- EXERCISE AIM:
Exactly as written, copy the lines that run from the start of the data below to the line containing "fruit: none [113,355,142,384]", both ends included.

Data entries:
>>>
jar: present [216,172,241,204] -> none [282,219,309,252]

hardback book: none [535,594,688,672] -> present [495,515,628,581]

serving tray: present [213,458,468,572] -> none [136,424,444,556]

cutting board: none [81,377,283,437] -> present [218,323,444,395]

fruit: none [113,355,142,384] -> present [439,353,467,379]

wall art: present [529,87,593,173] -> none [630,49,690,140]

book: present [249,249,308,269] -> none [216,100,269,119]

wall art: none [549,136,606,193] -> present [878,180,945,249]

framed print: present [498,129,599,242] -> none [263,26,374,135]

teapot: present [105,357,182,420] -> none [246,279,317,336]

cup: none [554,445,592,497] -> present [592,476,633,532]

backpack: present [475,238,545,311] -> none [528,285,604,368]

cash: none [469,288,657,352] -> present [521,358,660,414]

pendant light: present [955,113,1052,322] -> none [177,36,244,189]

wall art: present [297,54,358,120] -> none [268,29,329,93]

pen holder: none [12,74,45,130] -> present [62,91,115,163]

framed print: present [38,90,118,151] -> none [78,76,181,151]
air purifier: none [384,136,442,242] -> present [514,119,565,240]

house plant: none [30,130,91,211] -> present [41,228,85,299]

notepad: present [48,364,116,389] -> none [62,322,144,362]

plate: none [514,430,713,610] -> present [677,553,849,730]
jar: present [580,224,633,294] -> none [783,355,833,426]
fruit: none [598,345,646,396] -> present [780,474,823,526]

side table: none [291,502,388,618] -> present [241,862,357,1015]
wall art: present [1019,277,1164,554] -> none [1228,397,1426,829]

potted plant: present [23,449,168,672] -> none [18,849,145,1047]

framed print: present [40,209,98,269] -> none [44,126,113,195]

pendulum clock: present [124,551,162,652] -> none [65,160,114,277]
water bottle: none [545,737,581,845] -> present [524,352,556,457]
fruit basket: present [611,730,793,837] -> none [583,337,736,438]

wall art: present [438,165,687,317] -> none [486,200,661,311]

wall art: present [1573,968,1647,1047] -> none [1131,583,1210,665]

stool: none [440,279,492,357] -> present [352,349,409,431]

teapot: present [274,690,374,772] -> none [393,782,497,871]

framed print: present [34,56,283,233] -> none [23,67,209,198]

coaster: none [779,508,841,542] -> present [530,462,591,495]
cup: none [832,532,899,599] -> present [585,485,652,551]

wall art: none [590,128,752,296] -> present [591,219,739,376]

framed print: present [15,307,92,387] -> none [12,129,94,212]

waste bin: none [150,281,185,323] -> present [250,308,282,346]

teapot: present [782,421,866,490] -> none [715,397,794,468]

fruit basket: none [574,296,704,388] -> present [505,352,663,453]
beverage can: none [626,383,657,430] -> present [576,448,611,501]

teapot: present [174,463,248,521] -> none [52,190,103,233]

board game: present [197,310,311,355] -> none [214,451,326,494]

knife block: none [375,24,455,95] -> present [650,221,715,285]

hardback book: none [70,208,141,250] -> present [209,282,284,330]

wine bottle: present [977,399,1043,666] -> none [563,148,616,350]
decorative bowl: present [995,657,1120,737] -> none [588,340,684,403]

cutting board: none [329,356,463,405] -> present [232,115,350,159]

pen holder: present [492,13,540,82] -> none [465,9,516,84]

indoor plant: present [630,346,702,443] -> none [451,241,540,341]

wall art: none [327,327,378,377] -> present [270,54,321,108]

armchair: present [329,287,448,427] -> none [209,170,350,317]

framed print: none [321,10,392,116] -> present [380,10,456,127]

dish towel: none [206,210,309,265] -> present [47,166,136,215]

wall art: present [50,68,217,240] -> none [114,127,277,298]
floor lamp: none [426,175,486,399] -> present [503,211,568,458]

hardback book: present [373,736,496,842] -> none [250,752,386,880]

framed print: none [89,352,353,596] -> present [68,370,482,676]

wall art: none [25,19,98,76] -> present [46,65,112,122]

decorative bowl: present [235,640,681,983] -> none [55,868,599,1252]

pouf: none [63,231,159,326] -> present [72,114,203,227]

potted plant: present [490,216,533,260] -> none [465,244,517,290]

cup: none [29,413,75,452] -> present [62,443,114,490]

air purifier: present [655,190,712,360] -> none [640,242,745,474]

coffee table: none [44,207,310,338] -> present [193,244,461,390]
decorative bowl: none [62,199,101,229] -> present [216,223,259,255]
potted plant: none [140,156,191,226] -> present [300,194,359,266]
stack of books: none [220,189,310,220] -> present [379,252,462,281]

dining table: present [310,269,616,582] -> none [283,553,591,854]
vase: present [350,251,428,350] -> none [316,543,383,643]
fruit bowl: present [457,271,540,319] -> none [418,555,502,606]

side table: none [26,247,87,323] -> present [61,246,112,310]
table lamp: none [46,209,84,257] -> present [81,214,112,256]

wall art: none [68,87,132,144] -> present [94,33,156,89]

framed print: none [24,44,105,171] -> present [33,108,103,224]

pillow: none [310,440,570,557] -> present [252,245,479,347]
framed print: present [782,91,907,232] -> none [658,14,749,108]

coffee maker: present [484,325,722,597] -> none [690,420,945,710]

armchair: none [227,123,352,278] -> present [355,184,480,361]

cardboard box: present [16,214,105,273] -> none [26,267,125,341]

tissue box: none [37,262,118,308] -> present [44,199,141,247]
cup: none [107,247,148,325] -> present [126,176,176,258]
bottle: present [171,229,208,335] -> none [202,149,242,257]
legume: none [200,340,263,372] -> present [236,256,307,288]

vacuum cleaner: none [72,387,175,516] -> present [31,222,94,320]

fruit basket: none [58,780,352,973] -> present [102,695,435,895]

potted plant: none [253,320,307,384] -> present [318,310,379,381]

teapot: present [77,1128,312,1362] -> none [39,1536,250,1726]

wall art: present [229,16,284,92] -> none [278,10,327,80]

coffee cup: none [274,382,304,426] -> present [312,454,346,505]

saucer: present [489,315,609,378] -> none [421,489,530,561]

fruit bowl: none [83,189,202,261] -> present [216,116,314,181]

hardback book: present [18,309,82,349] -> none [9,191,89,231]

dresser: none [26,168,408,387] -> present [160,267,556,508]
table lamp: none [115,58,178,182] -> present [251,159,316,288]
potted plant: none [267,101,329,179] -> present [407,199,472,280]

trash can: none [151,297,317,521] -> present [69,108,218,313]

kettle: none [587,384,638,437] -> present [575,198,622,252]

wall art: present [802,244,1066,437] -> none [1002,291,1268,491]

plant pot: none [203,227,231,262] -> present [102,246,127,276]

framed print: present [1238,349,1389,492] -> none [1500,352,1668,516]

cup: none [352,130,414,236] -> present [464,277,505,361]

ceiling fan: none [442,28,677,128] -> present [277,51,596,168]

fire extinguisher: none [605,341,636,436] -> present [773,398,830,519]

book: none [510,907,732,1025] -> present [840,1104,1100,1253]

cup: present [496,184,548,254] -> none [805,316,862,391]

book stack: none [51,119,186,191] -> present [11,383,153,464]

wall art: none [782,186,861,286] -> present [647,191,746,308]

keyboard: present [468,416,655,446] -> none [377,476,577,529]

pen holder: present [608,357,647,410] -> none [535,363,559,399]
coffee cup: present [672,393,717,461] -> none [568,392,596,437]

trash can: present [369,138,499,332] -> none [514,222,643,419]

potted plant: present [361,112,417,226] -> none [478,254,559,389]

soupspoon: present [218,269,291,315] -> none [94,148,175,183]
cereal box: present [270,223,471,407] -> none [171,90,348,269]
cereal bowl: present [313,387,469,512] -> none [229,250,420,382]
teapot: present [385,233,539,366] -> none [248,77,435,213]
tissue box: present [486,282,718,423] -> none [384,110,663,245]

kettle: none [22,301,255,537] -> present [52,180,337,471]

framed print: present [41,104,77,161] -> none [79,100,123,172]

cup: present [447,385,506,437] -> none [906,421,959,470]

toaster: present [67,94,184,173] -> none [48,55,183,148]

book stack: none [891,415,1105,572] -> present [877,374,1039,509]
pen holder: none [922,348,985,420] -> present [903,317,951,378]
<<<
- COMPLETED TASK:
jar: present [216,172,241,204] -> none [282,219,309,252]

hardback book: none [535,594,688,672] -> present [495,515,628,581]

serving tray: present [213,458,468,572] -> none [136,424,444,556]

cutting board: none [81,377,283,437] -> present [218,323,444,395]

fruit: none [113,355,142,384] -> present [439,353,467,379]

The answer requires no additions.